# had to brag on the wife!!!!!!!!!!!



## yellowhammer73 (Jul 30, 2010)

my wife started hunting with me about 3 years ago and here are a few of her trophies....... she is deadly!!!!!


----------



## SneekEE (Jul 30, 2010)

Ha!, definatly worth braggin over.Took my wife last year, 2nd hunt out she tore her ACL.
But she is going to give it another try this year.


----------



## yellowhammer73 (Jul 30, 2010)

thanks! and that stinks about your wifes acl...hope she has a better season this year. good luck to both of yall.


----------



## Hoss (Jul 30, 2010)

Tell her congrats.  Awesome to have a family that shares the outdoors.

Hoss


----------



## slip (Jul 30, 2010)

awesome.


look at the ears on that mule deer!


----------



## TheTurkeySlayer (Jul 31, 2010)

slip said:


> look at the ears on that mule deer!



i noticed that too! they are huge!


----------



## wvdawg (Aug 2, 2010)

Awesome critters - congrats to you both!


----------



## ylhatch (Aug 3, 2010)

she got it going on


----------



## Paymaster (Aug 6, 2010)

Congrats!!!!!!!!!!!!!!!!!!!!!!!!


----------



## Full Pull (Aug 6, 2010)

Thats cool ,
 Great job.


----------



## boparks (Aug 6, 2010)

Yes sir, she is rackin & stackin em for sure

Congrats to you both


----------



## Swamprat (Aug 6, 2010)

Congrats to your wife and to you for having her with you hunting.
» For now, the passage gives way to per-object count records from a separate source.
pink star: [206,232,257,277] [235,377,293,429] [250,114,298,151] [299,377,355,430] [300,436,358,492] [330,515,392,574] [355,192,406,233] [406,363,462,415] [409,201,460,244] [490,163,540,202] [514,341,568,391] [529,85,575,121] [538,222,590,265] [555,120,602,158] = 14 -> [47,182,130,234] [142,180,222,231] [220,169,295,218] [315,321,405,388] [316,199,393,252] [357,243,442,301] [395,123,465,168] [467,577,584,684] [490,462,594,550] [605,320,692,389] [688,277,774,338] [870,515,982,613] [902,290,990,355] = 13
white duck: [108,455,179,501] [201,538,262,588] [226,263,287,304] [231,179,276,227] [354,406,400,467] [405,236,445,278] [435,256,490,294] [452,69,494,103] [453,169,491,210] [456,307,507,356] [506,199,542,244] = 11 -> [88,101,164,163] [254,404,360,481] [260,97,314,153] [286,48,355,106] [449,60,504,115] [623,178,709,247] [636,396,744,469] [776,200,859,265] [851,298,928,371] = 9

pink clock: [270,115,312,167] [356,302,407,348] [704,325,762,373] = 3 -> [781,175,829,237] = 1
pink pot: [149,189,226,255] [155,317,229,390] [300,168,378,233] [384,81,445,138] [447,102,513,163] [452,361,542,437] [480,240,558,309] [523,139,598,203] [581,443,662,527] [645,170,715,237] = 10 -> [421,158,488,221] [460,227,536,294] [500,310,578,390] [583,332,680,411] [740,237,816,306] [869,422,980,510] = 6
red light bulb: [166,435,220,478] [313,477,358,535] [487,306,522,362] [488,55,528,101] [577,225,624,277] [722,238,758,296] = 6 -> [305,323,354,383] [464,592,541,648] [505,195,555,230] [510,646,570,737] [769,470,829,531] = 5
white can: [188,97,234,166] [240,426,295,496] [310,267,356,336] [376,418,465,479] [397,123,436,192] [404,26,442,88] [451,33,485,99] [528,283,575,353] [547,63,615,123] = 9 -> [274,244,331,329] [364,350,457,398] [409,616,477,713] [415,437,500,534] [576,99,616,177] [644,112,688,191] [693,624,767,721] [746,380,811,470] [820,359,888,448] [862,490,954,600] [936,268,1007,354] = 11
That muley looks like he is in full blown rut, big bodied and he does have some bunny ears for sure.


----------



## T Man (Aug 7, 2010)

*Bragging rights*

Wow I'm jealous, I've been at it about 5 years and don't have a turkey nor a buck that big. She must have a good teacher.


----------



## mizuno24jad (Aug 11, 2010)

hey i hunt with her and she is a killer!!!!!! she doesn't miss too many time. and the reason for all of her kills is she hunts hard!! i mean all day if she thinks she has a shot at anything.


----------



## jmharris23 (Aug 15, 2010)

That's awesome!


----------



## JonathonJEB (Aug 16, 2010)

congrats. Where did that mulley come from?


----------



## harley-rider77 (Aug 17, 2010)

Excellent!


----------



## yellowhammer73 (Aug 17, 2010)

the mule deer came from joplin montanna. its about 5 miles south of alberta canada in liberty co. we have some friends who own a 10,000 acre ranch out there. she made a 412 yard shot on him it was awesome to watch. i had a video camera in my hand and didnt video it i was caught up in the hunt. she was a little mad at me about that. ooopppsss.


----------